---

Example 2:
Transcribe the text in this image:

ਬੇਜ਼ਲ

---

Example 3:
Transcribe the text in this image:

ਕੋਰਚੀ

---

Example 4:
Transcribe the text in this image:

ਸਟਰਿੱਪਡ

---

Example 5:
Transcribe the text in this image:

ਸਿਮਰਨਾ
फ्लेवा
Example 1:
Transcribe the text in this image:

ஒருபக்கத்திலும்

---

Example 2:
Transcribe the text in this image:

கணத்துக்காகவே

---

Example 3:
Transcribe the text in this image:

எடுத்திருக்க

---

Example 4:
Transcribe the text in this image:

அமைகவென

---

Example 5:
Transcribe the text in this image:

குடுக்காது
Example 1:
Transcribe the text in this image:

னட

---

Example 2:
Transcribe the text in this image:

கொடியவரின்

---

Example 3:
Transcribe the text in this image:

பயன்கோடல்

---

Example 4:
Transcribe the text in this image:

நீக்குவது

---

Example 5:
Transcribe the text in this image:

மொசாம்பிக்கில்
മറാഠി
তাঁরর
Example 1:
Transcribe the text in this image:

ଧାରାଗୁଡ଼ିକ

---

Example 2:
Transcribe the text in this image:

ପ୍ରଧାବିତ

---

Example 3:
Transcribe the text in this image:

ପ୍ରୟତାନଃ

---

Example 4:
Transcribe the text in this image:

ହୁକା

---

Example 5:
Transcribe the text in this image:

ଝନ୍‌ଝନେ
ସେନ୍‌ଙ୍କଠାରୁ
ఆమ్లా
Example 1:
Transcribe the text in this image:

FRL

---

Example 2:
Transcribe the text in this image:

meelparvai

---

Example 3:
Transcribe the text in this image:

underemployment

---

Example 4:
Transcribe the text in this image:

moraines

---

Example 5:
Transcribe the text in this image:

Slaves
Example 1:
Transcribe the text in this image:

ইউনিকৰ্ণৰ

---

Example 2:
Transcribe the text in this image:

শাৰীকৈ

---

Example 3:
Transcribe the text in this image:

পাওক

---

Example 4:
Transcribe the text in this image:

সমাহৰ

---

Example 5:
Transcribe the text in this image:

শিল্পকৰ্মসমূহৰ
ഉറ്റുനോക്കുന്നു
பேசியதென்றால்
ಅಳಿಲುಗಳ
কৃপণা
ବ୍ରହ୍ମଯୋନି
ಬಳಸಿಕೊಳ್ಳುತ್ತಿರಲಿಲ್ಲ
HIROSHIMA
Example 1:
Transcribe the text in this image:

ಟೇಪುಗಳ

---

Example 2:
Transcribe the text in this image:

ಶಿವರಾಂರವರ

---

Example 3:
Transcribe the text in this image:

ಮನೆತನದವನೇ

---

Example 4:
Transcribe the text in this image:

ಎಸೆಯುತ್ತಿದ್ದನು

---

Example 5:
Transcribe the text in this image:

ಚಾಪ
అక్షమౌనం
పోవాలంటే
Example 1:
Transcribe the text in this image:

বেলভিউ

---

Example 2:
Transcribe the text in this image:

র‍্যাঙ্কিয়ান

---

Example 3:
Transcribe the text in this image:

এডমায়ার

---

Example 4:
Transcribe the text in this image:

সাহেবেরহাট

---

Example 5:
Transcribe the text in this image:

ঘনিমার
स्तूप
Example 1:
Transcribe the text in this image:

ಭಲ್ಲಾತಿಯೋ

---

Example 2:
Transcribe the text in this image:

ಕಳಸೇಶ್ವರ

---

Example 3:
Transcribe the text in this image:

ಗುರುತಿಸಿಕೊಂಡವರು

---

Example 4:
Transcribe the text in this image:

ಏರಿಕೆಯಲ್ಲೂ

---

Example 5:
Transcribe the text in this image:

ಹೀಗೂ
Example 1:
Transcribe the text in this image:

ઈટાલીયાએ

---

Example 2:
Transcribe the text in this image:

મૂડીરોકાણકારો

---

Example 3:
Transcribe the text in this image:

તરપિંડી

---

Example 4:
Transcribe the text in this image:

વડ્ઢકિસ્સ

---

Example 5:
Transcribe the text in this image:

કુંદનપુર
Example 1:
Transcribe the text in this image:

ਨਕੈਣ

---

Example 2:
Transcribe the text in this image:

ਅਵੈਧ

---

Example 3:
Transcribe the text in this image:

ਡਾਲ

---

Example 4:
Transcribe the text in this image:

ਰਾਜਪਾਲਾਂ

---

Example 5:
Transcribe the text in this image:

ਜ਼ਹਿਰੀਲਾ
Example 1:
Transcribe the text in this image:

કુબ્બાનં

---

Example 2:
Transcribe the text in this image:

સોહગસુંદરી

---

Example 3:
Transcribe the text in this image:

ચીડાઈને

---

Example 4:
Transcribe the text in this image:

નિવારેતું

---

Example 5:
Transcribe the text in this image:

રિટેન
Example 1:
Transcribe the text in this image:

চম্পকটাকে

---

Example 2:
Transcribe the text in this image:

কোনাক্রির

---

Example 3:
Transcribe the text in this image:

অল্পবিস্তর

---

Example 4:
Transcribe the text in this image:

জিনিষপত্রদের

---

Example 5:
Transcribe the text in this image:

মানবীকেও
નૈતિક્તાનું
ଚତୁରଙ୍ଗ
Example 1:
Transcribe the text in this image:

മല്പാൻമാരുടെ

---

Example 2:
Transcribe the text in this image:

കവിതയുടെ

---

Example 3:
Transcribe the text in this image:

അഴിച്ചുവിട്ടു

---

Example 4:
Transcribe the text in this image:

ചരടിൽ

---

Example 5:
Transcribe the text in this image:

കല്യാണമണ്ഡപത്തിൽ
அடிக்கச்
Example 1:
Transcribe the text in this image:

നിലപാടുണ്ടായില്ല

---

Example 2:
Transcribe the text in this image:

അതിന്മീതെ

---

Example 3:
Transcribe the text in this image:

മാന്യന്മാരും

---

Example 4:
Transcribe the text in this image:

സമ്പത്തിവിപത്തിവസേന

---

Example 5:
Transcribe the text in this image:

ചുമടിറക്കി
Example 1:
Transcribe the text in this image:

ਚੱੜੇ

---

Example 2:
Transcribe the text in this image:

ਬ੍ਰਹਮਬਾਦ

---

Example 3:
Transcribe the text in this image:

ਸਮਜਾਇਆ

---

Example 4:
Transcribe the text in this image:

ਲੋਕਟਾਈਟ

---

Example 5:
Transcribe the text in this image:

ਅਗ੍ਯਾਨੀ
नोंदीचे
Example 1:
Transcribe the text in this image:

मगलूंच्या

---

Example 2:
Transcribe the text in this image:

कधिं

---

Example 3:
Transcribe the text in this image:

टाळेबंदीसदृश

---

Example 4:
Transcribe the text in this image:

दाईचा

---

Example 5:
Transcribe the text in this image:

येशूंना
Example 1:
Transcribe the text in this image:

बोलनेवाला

*-*-*

# ACTIVITY
Every entry should be retyped exactly as it appears.

# REPLY TO THE TASK
---

Example 2:
Transcribe the text in this image:

ਬੇਜ਼ਲ

---

Example 3:
Transcribe the text in this image:

ਕੋਰਚੀ

---

Example 4:
Transcribe the text in this image:

ਸਟਰਿੱਪਡ

---

Example 5:
Transcribe the text in this image:

ਸਿਮਰਨਾ
फ्लेवा
Example 1:
Transcribe the text in this image:

ஒருபக்கத்திலும்

---

Example 2:
Transcribe the text in this image:

கணத்துக்காகவே

---

Example 3:
Transcribe the text in this image:

எடுத்திருக்க

---

Example 4:
Transcribe the text in this image:

அமைகவென

---

Example 5:
Transcribe the text in this image:

குடுக்காது
Example 1:
Transcribe the text in this image:

னட

---

Example 2:
Transcribe the text in this image:

கொடியவரின்

---

Example 3:
Transcribe the text in this image:

பயன்கோடல்

---

Example 4:
Transcribe the text in this image:

நீக்குவது

---

Example 5:
Transcribe the text in this image:

மொசாம்பிக்கில்
മറാഠി
তাঁরর
Example 1:
Transcribe the text in this image:

ଧାରାଗୁଡ଼ିକ

---

Example 2:
Transcribe the text in this image:

ପ୍ରଧାବିତ

---

Example 3:
Transcribe the text in this image:

ପ୍ରୟତାନଃ

---

Example 4:
Transcribe the text in this image:

ହୁକା

---

Example 5:
Transcribe the text in this image:

ଝନ୍‌ଝନେ
ସେନ୍‌ଙ୍କଠାରୁ
ఆమ్లా
Example 1:
Transcribe the text in this image:

FRL

---

Example 2:
Transcribe the text in this image:

meelparvai

---

Example 3:
Transcribe the text in this image:

underemployment

---

Example 4:
Transcribe the text in this image:

moraines

---

Example 5:
Transcribe the text in this image:

Slaves
Example 1:
Transcribe the text in this image:

ইউনিকৰ্ণৰ

---

Example 2:
Transcribe the text in this image:

শাৰীকৈ

---

Example 3:
Transcribe the text in this image:

পাওক

---

Example 4:
Transcribe the text in this image:

সমাহৰ

---

Example 5:
Transcribe the text in this image:

শিল্পকৰ্মসমূহৰ
ഉറ്റുനോക്കുന്നു
பேசியதென்றால்
ಅಳಿಲುಗಳ
কৃপণা
ବ୍ରହ୍ମଯୋନି
ಬಳಸಿಕೊಳ್ಳುತ್ತಿರಲಿಲ್ಲ
HIROSHIMA
Example 1:
Transcribe the text in this image:

ಟೇಪುಗಳ

---

Example 2:
Transcribe the text in this image:

ಶಿವರಾಂರವರ

---

Example 3:
Transcribe the text in this image:

ಮನೆತನದವನೇ

---

Example 4:
Transcribe the text in this image:

ಎಸೆಯುತ್ತಿದ್ದನು

---

Example 5:
Transcribe the text in this image:

ಚಾಪ
అక్షమౌనం
పోవాలంటే
Example 1:
Transcribe the text in this image:

বেলভিউ

---

Example 2:
Transcribe the text in this image:

র‍্যাঙ্কিয়ান

---

Example 3:
Transcribe the text in this image:

এডমায়ার

---

Example 4:
Transcribe the text in this image:

সাহেবেরহাট

---

Example 5:
Transcribe the text in this image:

ঘনিমার
स्तूप
Example 1:
Transcribe the text in this image:

ಭಲ್ಲಾತಿಯೋ

---

Example 2:
Transcribe the text in this image:

ಕಳಸೇಶ್ವರ

---

Example 3:
Transcribe the text in this image:

ಗುರುತಿಸಿಕೊಂಡವರು

---

Example 4:
Transcribe the text in this image:

ಏರಿಕೆಯಲ್ಲೂ

---

Example 5:
Transcribe the text in this image:

ಹೀಗೂ
Example 1:
Transcribe the text in this image:

ઈટાલીયાએ

---

Example 2:
Transcribe the text in this image:

મૂડીરોકાણકારો

---

Example 3:
Transcribe the text in this image:

તરપિંડી

---

Example 4:
Transcribe the text in this image:

વડ્ઢકિસ્સ

---

Example 5:
Transcribe the text in this image:

કુંદનપુર
Example 1:
Transcribe the text in this image:

ਨਕੈਣ

---

Example 2:
Transcribe the text in this image:

ਅਵੈਧ

---

Example 3:
Transcribe the text in this image:

ਡਾਲ

---

Example 4:
Transcribe the text in this image:

ਰਾਜਪਾਲਾਂ

---

Example 5:
Transcribe the text in this image:

ਜ਼ਹਿਰੀਲਾ
Example 1:
Transcribe the text in this image:

કુબ્બાનં

---

Example 2:
Transcribe the text in this image:

સોહગસુંદરી

---

Example 3:
Transcribe the text in this image:

ચીડાઈને

---

Example 4:
Transcribe the text in this image:

નિવારેતું

---

Example 5:
Transcribe the text in this image:

રિટેન
Example 1:
Transcribe the text in this image:

চম্পকটাকে

---

Example 2:
Transcribe the text in this image:

কোনাক্রির

---

Example 3:
Transcribe the text in this image:

অল্পবিস্তর

---

Example 4:
Transcribe the text in this image:

জিনিষপত্রদের

---

Example 5:
Transcribe the text in this image:

মানবীকেও
નૈતિક્તાનું
ଚତୁରଙ୍ଗ
Example 1:
Transcribe the text in this image:

മല്പാൻമാരുടെ

---

Example 2:
Transcribe the text in this image:

കവിതയുടെ

---

Example 3:
Transcribe the text in this image:

അഴിച്ചുവിട്ടു

---

Example 4:
Transcribe the text in this image:

ചരടിൽ

---

Example 5:
Transcribe the text in this image:

കല്യാണമണ്ഡപത്തിൽ
அடிக்கச்
Example 1:
Transcribe the text in this image:

നിലപാടുണ്ടായില്ല

---

Example 2:
Transcribe the text in this image:

അതിന്മീതെ

---

Example 3:
Transcribe the text in this image:

മാന്യന്മാരും

---

Example 4:
Transcribe the text in this image:

സമ്പത്തിവിപത്തിവസേന

---

Example 5:
Transcribe the text in this image:

ചുമടിറക്കി
Example 1:
Transcribe the text in this image:

ਚੱੜੇ

---

Example 2:
Transcribe the text in this image:

ਬ੍ਰਹਮਬਾਦ

---

Example 3:
Transcribe the text in this image:

ਸਮਜਾਇਆ

---

Example 4:
Transcribe the text in this image:

ਲੋਕਟਾਈਟ

---

Example 5:
Transcribe the text in this image:

ਅਗ੍ਯਾਨੀ
नोंदीचे
Example 1:
Transcribe the text in this image:

मगलूंच्या

---

Example 2:
Transcribe the text in this image:

कधिं

---

Example 3:
Transcribe the text in this image:

टाळेबंदीसदृश

---

Example 4:
Transcribe the text in this image:

दाईचा

---

Example 5:
Transcribe the text in this image:

येशूंना
Example 1:
Transcribe the text in this image:

बोलनेवाला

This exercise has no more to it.